[Stored data entries]
::::::

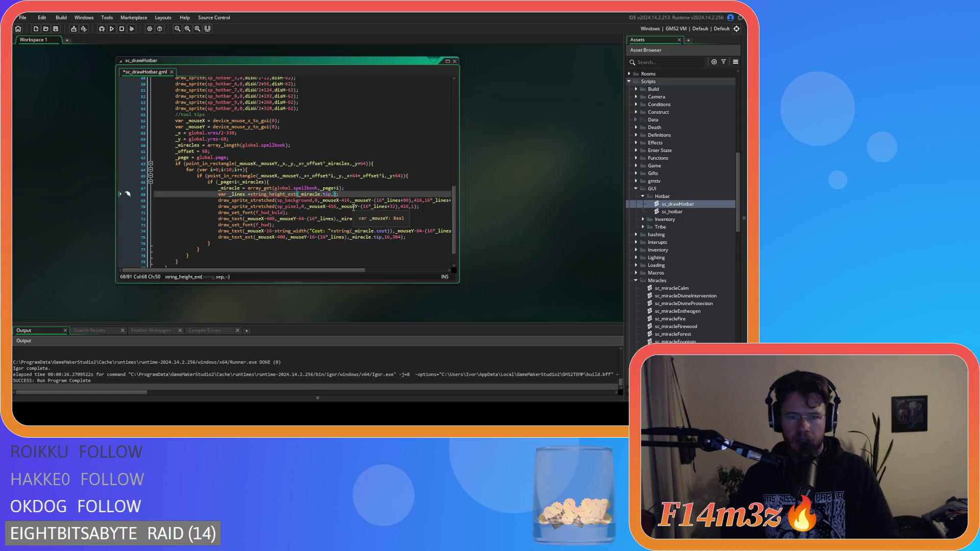
pyautogui.write('16,384')
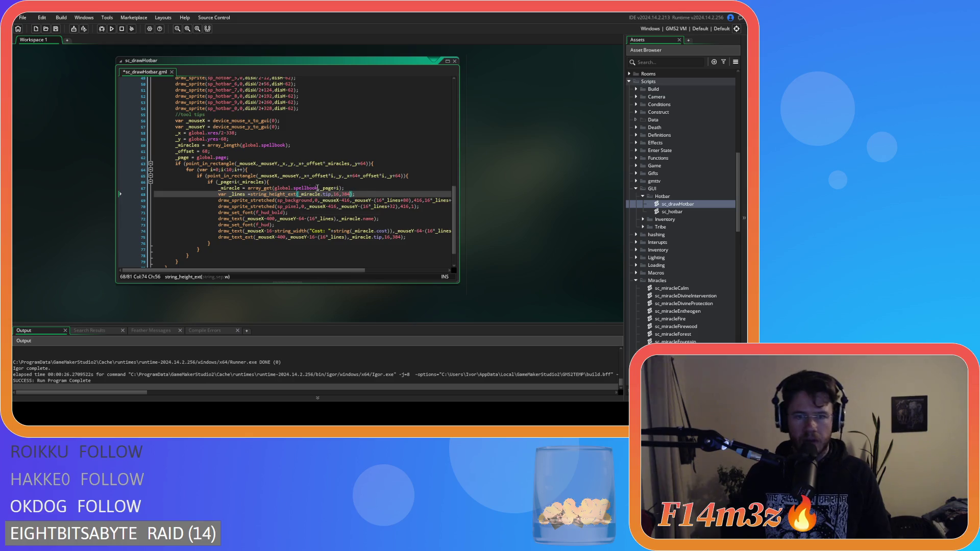
pyautogui.press('End')
pyautogui.moveTo(283, 194)
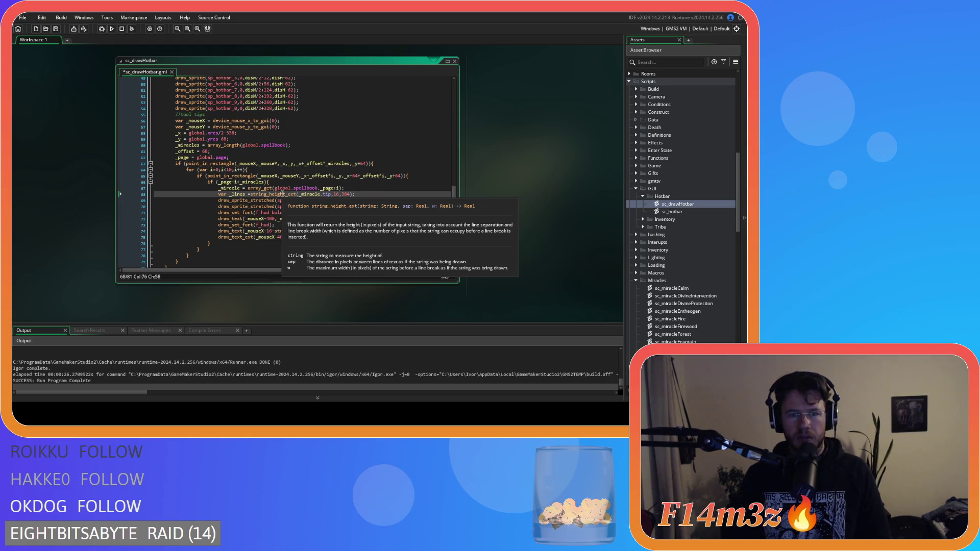
pyautogui.press('ctrl+s')
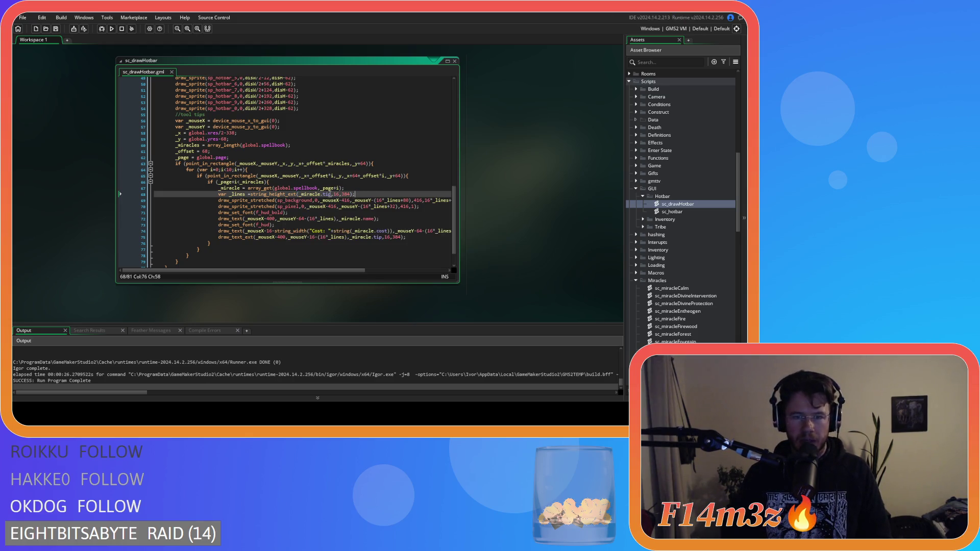
pyautogui.moveTo(336, 272); pyautogui.dragTo(381, 272)
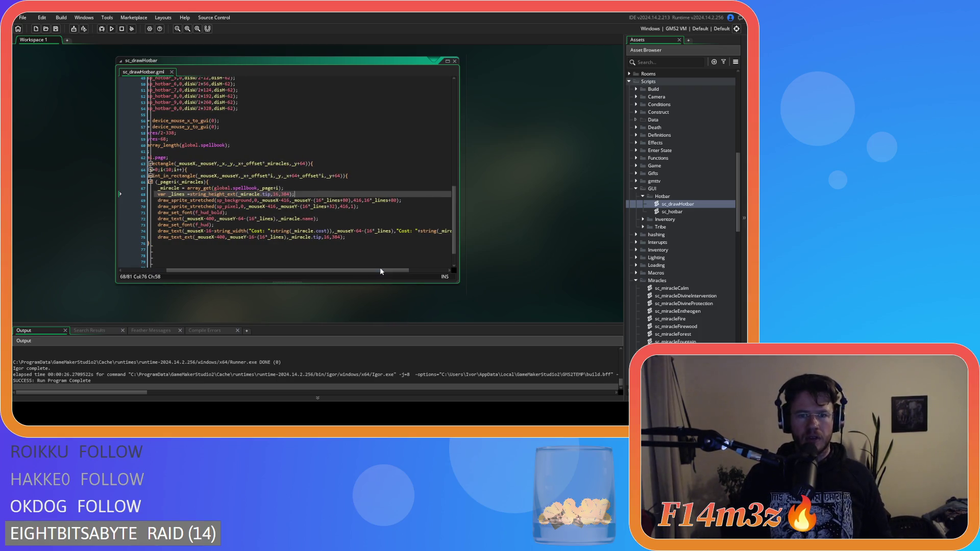
# Remove both (16* multipliers from the background draw_sprite_stretched call on line 69
pyautogui.doubleClick(369, 231)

::::::

• What to produce:
Return all the data exactly, and keep the pictures out.

• Response to the task:
pyautogui.write('16,384')
pyautogui.press('End')
pyautogui.moveTo(283, 194)
pyautogui.press('ctrl+s')
pyautogui.moveTo(336, 272); pyautogui.dragTo(381, 272)
# Remove both (16* multipliers from the background draw_sprite_stretched call on line 69
pyautogui.doubleClick(369, 231)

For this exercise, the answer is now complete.